I was just reading this open letter from Muslims to Christians everywhere and a few things occurred to me.
I'm off hiatus now, BTW. I'll be getting back to the comboxes, and anyone interested is welcome to resume the convos there. With the understanding, of course, that I have limited time. But I think most everyone who's ever commented here has been quite good about not bugging me about not getting to their comment in a timely manner, and I appreciate that.
Of note is those to whom the letter is addressed. No one I'd consider a leader worthy of unmitigated or nearly-unmitigated respect. But maybe they're not talking to me.
There's Pope Benedict XVI, a bunch of Orthodox high-ups, the Pope of the Coptic Church (the memorably-named Shenouda), leaders of other historically Christian churches, the Archbishop of Canterbury, the ELCA, the World Methodist Council, the Baptist World Alliance, and the World Alliance of Reformed Churches. It would have been nice to see a bone thrown to someone like SBC Pres Frank Page, John MacArthur, Al Mohler... even Billy/Franklin Graham.

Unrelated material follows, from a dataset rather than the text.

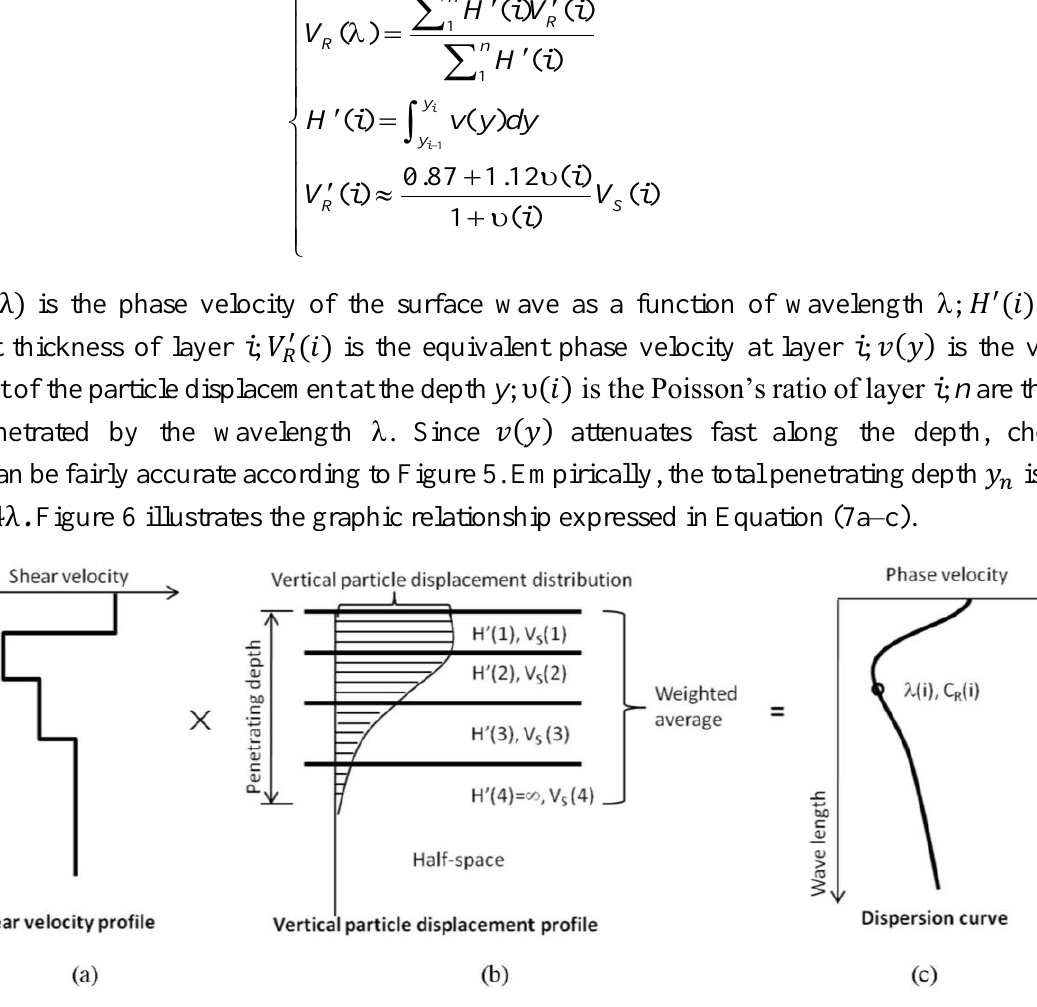
Figure 6. Relationship between shear velocity profile and dispersion curve for layered system; ( a ) Shear velocity profile; ( b ) Particle displacement; and ( c ) Dispersion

As it is, a significant portion of their supposed audience goes unaddressed.
And they lose points for addressing the General Secretary of the World Council of Churches, to be honest.
Reading thru the actual text, I note that this (Muslim-penned) document frequently refers to "the Unity of God". Given that this is not a theological document but rather a start of dialogue ostensibly aimed at producing peaceful relations, it is a little funny to me. Almost like the authors are tossing a few snips at the Trinitarian concept of God while laying out peace. It's what I would do, honestly. But maybe I'm just reading too much into it, and either way it's just a quirky sidenote. All that to say, when a Muslim says "Unity of God," he doesn't mean it the same way a Christian does - "unity" to the Muslim entails an (unjustifiable) assumption of unitarianism.
The document's big gaffe is almost unbelievable in its clumsiness. On the .pdf page 15 of 29, it asks: "Is Christianity necessarily against Muslims?"
The answer, of course, is that this question is silly. Christian doctrine is that men everywhere must repent and request forgiveness for their sins from the Savior Jesus Christ, which will lead to their salvation from that sin and to eternal life. Where did the idea that Christianity might be against Muslims come from, so that they added the word "necessarily"? This alone is almost enough to tempt me seriously to disregard this document entirely, as either disingenuous or just ill-conceived.
A much better question is: "Is Christianity necessarily against Islam?" to which the answer is "yes."
Or one could ask: "Are Christians against Muslims?" to which the answer is: "Any Christian who acts without love against a Muslim who is not attempting to blow him up or something is acting in a sinful manner."
We are then told: "We therefore invite Christians to consider Muslims not against and thus with them, in accordance with Jesus Christ’s words here," based on three out-of-context quotations from Jesus Christ in Matt 12:30, Mark 9:40, and Luke 9:50.
To be honest, when I meet a Muslim in the US, I look on him/her as almost certainly a peaceful person who is a sinner, but also with a greater amount of suspicion than that with which I look upon an Argentine, a Chinese, or a Singaporean.
I'm glad these authors invite me to consider them "with" me (I assume they mean with me in the pursuit of peace on earth), but I have to withhold unconditional acceptance of that from "Muslims" until I see more than a kind of poorly-written document from some Islamic scholars.
Finally, the authors (again, clumsily) seem to lose track of the goal of their document with this closing statement: "Let this common ground be the basis of all future interfaith dialogue between us, for our common ground is that on which hangs all the Law and the Prophets (Matthew 22:40)."
I'm not interested in "interfaith dialogue" as it is usually meant in modern parlance. Followers of Islam need to hear the Gospel of Jesus Christ and need to repent and believe it. "Interfaith dialogue" might be a good vehicle thru which such might be accomplished, so on that level it's great. But it must not become the end for the Christian, b/c it is pitiful in its short-sightedness.
That said, I come away from this document a little more hopeful that the attitude expressed therein can lead to more peace in this world. I hate war. May God grant the people of the world reprieve from war. I need to see alot more from the Muslim side, however, before I could have a lot of optimism that the hostility endemic to their religious system has been conquered by modern sensibilities. One document does not erase Qur'anic statements directing Muslims to conduct violent jihad nor their bloody history of military expansion.